- _Work task_
Show each line of the listing below that contains the word "قابهای".

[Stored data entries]
====================

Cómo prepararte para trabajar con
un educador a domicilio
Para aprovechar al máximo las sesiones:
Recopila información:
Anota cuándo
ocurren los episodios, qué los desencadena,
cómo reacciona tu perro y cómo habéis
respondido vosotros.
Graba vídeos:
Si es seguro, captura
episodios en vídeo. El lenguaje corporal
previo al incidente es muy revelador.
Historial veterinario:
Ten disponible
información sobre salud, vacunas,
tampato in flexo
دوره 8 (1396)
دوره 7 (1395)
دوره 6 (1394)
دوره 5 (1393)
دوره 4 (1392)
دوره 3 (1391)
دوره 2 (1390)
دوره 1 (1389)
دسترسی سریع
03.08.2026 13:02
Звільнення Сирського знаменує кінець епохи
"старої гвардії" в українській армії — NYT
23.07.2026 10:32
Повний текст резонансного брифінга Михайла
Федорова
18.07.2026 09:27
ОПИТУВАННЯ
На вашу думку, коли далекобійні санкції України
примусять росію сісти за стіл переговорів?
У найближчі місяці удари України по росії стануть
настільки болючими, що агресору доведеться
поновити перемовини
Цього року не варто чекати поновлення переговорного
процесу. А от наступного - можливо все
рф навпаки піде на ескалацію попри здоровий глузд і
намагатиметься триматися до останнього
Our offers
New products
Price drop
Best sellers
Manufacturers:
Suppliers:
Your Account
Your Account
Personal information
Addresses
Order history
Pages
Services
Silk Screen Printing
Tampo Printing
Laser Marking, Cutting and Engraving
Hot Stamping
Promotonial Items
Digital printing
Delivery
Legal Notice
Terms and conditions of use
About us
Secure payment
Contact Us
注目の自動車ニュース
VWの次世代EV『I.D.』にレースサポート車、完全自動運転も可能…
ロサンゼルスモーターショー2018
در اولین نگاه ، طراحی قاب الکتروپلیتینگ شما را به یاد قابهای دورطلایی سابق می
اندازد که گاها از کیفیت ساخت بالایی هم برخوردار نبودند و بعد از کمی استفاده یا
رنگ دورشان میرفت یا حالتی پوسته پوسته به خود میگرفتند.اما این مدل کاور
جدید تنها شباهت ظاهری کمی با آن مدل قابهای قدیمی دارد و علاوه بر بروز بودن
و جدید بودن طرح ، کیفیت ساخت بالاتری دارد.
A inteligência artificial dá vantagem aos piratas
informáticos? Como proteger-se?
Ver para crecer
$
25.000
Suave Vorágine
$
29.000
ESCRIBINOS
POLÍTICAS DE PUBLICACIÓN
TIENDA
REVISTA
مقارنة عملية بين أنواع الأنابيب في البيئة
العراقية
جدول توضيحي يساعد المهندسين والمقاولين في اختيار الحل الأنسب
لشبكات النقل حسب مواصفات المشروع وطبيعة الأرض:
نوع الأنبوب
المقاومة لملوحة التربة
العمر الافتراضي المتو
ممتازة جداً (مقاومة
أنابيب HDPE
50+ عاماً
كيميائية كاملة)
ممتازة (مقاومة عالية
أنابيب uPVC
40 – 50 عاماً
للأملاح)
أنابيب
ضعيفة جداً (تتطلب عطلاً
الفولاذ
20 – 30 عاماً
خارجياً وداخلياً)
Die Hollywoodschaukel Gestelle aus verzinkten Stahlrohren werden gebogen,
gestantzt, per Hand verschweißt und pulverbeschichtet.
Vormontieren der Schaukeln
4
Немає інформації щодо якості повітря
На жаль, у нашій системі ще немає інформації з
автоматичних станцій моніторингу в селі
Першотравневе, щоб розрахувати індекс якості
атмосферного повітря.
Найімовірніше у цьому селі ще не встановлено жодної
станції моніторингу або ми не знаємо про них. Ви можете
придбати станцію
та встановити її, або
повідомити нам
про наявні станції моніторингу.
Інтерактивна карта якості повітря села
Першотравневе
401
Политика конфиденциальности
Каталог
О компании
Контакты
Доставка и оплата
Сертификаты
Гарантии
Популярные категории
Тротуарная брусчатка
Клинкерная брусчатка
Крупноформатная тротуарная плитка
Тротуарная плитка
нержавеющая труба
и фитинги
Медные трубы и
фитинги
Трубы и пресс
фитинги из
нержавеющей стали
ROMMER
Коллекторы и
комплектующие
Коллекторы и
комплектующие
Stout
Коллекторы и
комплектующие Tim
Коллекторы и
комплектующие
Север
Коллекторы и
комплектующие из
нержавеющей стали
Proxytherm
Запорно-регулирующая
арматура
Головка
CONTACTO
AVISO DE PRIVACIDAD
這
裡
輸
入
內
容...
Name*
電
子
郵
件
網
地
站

====================

- _Exercise solution_
در اولین نگاه ، طراحی قاب الکتروپلیتینگ شما را به یاد قابهای دورطلایی سابق می
جدید تنها شباهت ظاهری کمی با آن مدل قابهای قدیمی دارد و علاوه بر بروز بودن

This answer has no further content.